Companies that regularly use corporate housing know the process and have experienced people on staff to engage with property owners. As a real estate investor, this can save you valuable time and effort that you could put to good use elsewhere.
Sustainable relationships and revenue
One of the major advantages of investing in corporate housing is that you will have an opportunity to build relationships with companies for the long term. When their employees travel to your location for assignments, training, or projects, they will place them in your rental.
Companies don’t like to change their service providers without reason, preferring instead to invest in relationships. Often, to add a new provider, they must go through a time-consuming internal approval process. If you are committed to making your investment prosper, you will have an opportunity to build long-term relationships with prime corporate clients for your property.
How much can the clients save?
To get an idea of the kind of value proposition corporate housing offers to potential tenants, consider these figures. In New York, the average cost of a hotel room in 2015 was $254. In comparison, the average price of a Manhattan studio through corporate housing was $165 a day. That represents a savings of about 35 percent. Even for a one-bedroom apartment, the occupant would have only paid $213 a night, on average, through corporate housing. That still saves the corporation about 16 percent when compared to a hotel.
Data for the same years shows that in San Francisco, the client would have saved 22 percent for a studio and 10 percent for a one-bedroom apartment, and in Chicago, their savings would have been 35 percent and 23 percent, respectively. On top of that, corporate housing is usually tax-free for a minimum stay of 30 days, which could mean additional savings.
How much can you make?
How much you can make when renting to corporate clients depends on your local market, the number of business travelers to your city, and the presence of major corporations. All of these will impact both the demand for corporate housing and the profit you’d make.
With an occupancy rate of 90-95%, you’re smoothing the standard 10% vacancy rate for rental properties over the year. In New York, if you rented a studio to corporate clients, assuming an occupancy rate of 90%, you’d gross $54,202 a year, or $4,500 a month.
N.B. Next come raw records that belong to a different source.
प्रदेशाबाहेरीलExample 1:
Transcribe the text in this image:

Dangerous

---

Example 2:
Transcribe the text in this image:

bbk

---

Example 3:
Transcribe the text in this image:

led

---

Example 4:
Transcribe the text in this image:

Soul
Depending on the neighborhood you rent in, this could either be above market rents or just meet them. Even if a corporate rental didn’t generate more income than a yearly tenant, it could still be worth it to convert the unit to corporate housing due to reduced wear and tear.
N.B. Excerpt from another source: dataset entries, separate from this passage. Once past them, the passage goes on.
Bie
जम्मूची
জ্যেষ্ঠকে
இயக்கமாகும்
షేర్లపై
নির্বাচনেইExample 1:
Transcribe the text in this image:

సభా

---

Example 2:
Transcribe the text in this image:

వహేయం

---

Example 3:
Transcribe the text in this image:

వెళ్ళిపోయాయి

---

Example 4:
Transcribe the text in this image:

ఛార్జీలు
Maximizing Revenues with a smart rental strategy
Like any other property rental market, the corporate housing market is flexible and versatile. Carefully analyze the demand in your area for these types of properties, while assessing your own property’s occupancy abilities and unique selling proposition, before deciding to rent to corporate clients.
Depending on your market, you may also consider customizing your corporate housing rental property to meet the specific needs of a long-term client or a set of corporate clients that could benefit from it. You can maximize your profit margins by thinking ahead and going the extra mile to outshine your competition.
Under the right circumstances, corporate housing could prove a more profitable real estate investment strategy than renting to traditional tenants. You’re providing housing solutions that meet real market need.